Your answer should be the lines from the start of the records through the line with "part: (993, 881) -> (860, 763), size x1.67", copied word for word.

━━━━━━━━━━━━━━━━

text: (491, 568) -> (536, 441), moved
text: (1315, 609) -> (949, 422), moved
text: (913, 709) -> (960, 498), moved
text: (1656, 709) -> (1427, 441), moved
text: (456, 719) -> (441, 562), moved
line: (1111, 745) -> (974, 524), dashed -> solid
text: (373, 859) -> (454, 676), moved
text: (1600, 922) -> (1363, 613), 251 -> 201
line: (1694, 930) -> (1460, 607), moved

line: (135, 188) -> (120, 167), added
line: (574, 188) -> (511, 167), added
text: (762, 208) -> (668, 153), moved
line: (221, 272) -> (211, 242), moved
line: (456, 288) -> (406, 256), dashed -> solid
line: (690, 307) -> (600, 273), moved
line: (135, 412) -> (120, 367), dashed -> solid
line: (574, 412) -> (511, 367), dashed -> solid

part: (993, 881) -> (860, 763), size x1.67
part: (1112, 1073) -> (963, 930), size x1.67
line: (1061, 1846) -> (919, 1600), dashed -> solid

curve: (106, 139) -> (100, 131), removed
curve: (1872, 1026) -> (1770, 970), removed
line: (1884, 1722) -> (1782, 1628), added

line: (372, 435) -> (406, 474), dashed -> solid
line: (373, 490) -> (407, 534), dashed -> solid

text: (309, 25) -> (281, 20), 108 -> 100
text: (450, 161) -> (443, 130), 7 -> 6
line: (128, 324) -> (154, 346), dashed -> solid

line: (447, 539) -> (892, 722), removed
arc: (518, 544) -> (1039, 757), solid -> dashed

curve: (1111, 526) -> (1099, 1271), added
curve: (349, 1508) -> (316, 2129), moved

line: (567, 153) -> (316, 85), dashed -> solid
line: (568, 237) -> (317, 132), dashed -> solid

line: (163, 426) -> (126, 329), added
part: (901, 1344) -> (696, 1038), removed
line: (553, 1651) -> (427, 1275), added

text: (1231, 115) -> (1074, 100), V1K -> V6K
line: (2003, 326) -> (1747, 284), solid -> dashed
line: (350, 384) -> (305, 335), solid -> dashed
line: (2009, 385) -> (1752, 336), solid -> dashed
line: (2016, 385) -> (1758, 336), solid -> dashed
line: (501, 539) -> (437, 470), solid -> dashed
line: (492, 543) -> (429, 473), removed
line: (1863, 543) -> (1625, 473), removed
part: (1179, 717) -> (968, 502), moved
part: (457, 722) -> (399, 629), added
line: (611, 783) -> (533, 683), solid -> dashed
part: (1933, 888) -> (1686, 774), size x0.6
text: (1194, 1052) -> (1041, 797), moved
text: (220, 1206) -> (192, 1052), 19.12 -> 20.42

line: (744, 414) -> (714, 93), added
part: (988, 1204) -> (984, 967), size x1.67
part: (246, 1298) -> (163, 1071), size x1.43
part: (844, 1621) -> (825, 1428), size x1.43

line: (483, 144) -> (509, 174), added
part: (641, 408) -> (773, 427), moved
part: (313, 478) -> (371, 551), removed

━━━━━━━━━━━━━━━━

[Reply to the exercise]
text: (491, 568) -> (536, 441), moved
text: (1315, 609) -> (949, 422), moved
text: (913, 709) -> (960, 498), moved
text: (1656, 709) -> (1427, 441), moved
text: (456, 719) -> (441, 562), moved
line: (1111, 745) -> (974, 524), dashed -> solid
text: (373, 859) -> (454, 676), moved
text: (1600, 922) -> (1363, 613), 251 -> 201
line: (1694, 930) -> (1460, 607), moved

line: (135, 188) -> (120, 167), added
line: (574, 188) -> (511, 167), added
text: (762, 208) -> (668, 153), moved
line: (221, 272) -> (211, 242), moved
line: (456, 288) -> (406, 256), dashed -> solid
line: (690, 307) -> (600, 273), moved
line: (135, 412) -> (120, 367), dashed -> solid
line: (574, 412) -> (511, 367), dashed -> solid

part: (993, 881) -> (860, 763), size x1.67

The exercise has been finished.